## STATED PROBLEM
Print the records word for word, starting at their beginning and ending with the line that contains "For every layout", both ends included. Leave the pictures out of your answer.

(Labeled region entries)
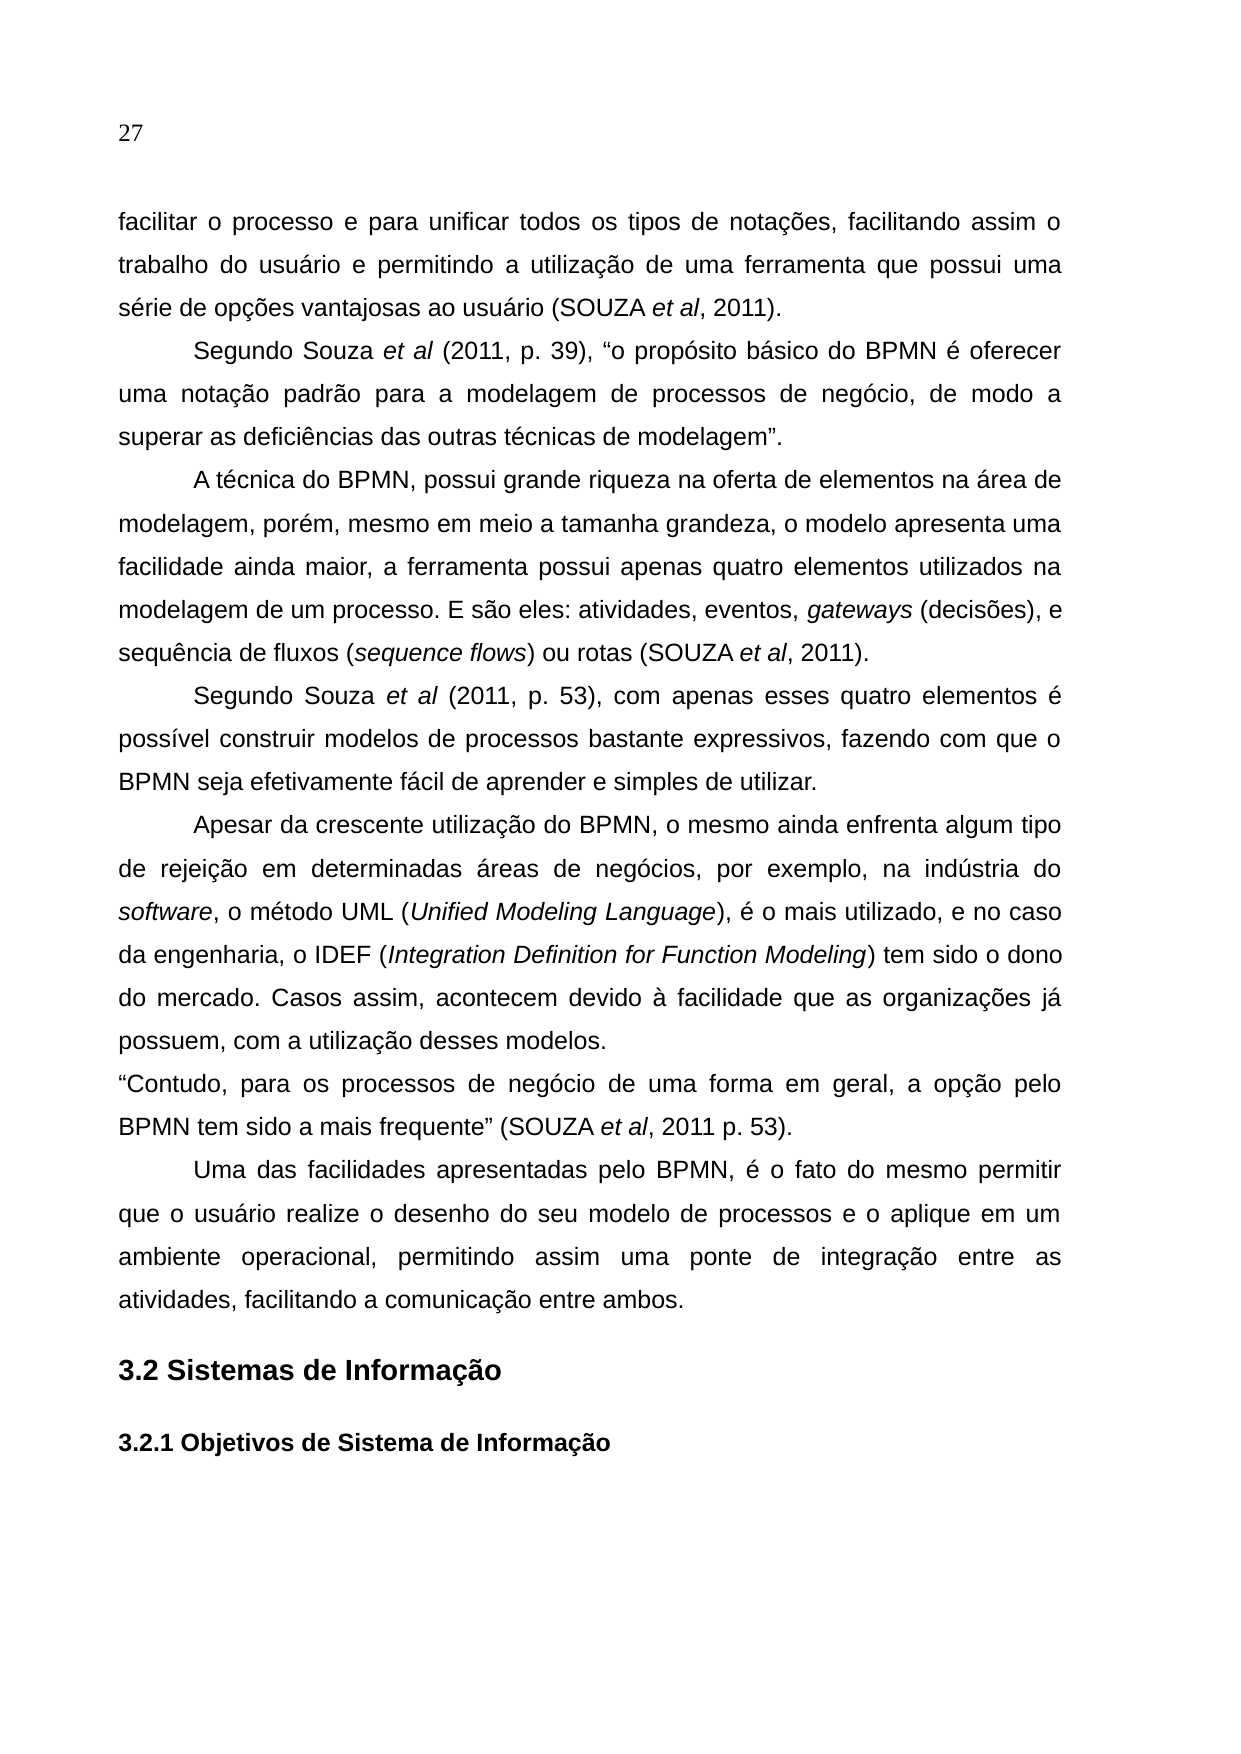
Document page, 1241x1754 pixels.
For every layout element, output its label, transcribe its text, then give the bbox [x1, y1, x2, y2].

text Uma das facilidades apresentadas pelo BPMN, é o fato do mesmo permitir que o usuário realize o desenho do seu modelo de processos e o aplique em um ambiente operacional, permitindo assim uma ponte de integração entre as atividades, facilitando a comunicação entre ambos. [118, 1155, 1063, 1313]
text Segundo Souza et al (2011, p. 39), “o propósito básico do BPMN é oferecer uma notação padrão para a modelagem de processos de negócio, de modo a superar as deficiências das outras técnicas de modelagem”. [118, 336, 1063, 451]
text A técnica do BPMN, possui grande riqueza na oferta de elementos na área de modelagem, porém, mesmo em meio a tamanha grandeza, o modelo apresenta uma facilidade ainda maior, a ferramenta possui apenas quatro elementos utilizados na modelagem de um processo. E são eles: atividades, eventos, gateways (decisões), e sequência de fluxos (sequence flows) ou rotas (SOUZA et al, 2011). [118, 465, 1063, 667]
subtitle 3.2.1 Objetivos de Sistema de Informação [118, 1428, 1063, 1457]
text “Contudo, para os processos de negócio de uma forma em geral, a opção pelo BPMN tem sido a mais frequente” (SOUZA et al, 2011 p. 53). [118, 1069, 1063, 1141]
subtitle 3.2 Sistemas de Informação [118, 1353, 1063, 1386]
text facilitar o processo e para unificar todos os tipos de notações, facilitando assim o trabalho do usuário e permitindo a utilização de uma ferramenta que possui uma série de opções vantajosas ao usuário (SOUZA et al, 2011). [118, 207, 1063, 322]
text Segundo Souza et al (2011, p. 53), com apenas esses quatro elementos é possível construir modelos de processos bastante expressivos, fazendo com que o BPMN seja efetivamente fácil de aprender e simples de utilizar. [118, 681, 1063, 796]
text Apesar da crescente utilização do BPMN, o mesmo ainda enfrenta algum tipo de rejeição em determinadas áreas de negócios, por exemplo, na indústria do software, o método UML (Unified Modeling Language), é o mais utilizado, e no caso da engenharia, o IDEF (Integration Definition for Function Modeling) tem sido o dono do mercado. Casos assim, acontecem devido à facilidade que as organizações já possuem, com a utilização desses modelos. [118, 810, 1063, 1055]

## RESPONSE
Document page, 1241x1754 pixels.
For every layout element, output its label, transcribe its text, then give the bbox [x1, y1, x2, y2].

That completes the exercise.